Para quem não lembra, Fernando Antonio de Faria, irmão da ex-governadora do Rio Grande do Norte Wilma de Faria (PSB), citado pelo empresário Anderson Gurgel, da empresa A&G envolvida no escândalo da Operação Hígia, é o mesmo que foi citado na Operação Ouro Negro, escândalo ocorrido no final do governo Fernando Freire (PMDB) e início do primeiro governo Wilma.
Ainda em março deste ano, o MP [Ministério Público Estadual] ajuizou ação penal contra o ex-governador Fernando Freire (PMDB), o ex-secretário estadual de Tributação, Márcio Bezerra de Azevedo e outras 11 pessoas acusadas de atuarem em dois esquemas relativos a concessão e manutenção do regime especial de tributação em favor da empresa American Distribuidora de Combustíveis Ltda, que provocou o prejuizo ao estado de quase R$ 66 milhões.

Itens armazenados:
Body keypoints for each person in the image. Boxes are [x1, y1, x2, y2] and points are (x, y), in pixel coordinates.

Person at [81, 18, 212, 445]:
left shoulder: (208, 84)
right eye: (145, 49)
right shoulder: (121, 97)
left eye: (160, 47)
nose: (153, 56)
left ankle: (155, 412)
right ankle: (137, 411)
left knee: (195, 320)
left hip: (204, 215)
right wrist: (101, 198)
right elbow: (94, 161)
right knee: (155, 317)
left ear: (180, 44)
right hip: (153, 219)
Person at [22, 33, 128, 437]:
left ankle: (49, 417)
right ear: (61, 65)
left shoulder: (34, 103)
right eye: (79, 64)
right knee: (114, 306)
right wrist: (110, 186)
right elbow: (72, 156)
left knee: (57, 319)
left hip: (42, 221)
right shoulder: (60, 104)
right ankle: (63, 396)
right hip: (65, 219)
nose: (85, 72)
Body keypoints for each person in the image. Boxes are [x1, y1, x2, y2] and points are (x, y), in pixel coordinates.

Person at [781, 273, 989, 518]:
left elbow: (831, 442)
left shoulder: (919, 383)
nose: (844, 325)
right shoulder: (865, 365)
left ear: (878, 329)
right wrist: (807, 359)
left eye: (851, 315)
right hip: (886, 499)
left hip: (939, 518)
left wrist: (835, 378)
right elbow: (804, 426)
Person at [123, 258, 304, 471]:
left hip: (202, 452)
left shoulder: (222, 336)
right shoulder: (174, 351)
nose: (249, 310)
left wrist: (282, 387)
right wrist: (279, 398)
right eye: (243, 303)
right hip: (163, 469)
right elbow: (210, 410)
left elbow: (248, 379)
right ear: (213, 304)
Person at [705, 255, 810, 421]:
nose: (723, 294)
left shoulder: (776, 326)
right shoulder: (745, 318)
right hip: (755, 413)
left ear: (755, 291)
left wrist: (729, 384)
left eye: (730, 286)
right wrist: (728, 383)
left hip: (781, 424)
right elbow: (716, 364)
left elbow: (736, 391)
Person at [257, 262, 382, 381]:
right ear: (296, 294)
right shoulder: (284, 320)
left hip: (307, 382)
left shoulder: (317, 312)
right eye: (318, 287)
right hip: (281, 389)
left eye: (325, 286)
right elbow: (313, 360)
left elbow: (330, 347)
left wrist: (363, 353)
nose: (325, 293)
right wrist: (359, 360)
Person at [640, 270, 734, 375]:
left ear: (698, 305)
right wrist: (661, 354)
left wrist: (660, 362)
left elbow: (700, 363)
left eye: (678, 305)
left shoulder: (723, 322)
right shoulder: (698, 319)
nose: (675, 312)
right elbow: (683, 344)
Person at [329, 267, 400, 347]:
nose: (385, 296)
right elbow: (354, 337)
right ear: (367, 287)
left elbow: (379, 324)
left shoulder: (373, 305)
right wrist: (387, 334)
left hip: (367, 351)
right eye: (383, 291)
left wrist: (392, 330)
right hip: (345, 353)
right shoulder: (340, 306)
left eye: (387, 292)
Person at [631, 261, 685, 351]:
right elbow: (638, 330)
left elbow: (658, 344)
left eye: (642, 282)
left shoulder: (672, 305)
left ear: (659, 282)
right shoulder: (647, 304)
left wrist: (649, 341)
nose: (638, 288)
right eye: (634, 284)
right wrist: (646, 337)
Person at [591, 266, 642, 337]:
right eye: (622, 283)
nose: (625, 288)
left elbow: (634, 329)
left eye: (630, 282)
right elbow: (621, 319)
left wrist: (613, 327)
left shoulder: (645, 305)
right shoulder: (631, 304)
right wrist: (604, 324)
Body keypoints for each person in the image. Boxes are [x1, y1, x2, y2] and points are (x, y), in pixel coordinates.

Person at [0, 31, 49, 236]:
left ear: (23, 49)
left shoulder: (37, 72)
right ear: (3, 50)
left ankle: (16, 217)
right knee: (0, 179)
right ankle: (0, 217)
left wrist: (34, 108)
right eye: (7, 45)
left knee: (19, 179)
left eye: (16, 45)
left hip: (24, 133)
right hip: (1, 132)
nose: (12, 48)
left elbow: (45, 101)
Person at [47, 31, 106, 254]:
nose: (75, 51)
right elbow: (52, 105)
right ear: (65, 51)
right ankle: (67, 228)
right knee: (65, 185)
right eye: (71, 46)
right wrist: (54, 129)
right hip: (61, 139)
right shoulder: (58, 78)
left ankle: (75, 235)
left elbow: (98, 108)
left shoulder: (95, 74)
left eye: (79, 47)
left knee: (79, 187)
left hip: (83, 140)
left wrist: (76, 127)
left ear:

### Atividade 1
Responda, com base no texto sobre a Operação Ouro Negro, às perguntas abaixo:
(a) De qual ex-governadora do Rio Grande do Norte Fernando Antonio de Faria é irmão?
(b) Em que mês o Ministério Público ajuizou a ação penal contra o ex-governador Fernando Freire?
(c) Qual foi o valor do prejuízo provocado ao estado?
### Atividade 2
Reproduza o trecho do texto sobre a Operação Ouro Negro que vai de "Para quem não" até "R$ 66 milhões.", inclusive.
Os registros não são necessários para a realização das atividades.

### Resposta 1
(a) Wilma de Faria (PSB).
(b) Em março.
(c) Quase R$ 66 milhões.

### Resposta 2
Para quem não lembra, Fernando Antonio de Faria, irmão da ex-governadora do Rio Grande do Norte Wilma de Faria (PSB), citado pelo empresário Anderson Gurgel, da empresa A&G envolvida no escândalo da Operação Hígia, é o mesmo que foi citado na Operação Ouro Negro, escândalo ocorrido no final do governo Fernando Freire (PMDB) e início do primeiro governo Wilma.
Ainda em março deste ano, o MP [Ministério Público Estadual] ajuizou ação penal contra o ex-governador Fernando Freire (PMDB), o ex-secretário estadual de Tributação, Márcio Bezerra de Azevedo e outras 11 pessoas acusadas de atuarem em dois esquemas relativos a concessão e manutenção do regime especial de tributação em favor da empresa American Distribuidora de Combustíveis Ltda, que provocou o prejuizo ao estado de quase R$ 66 milhões.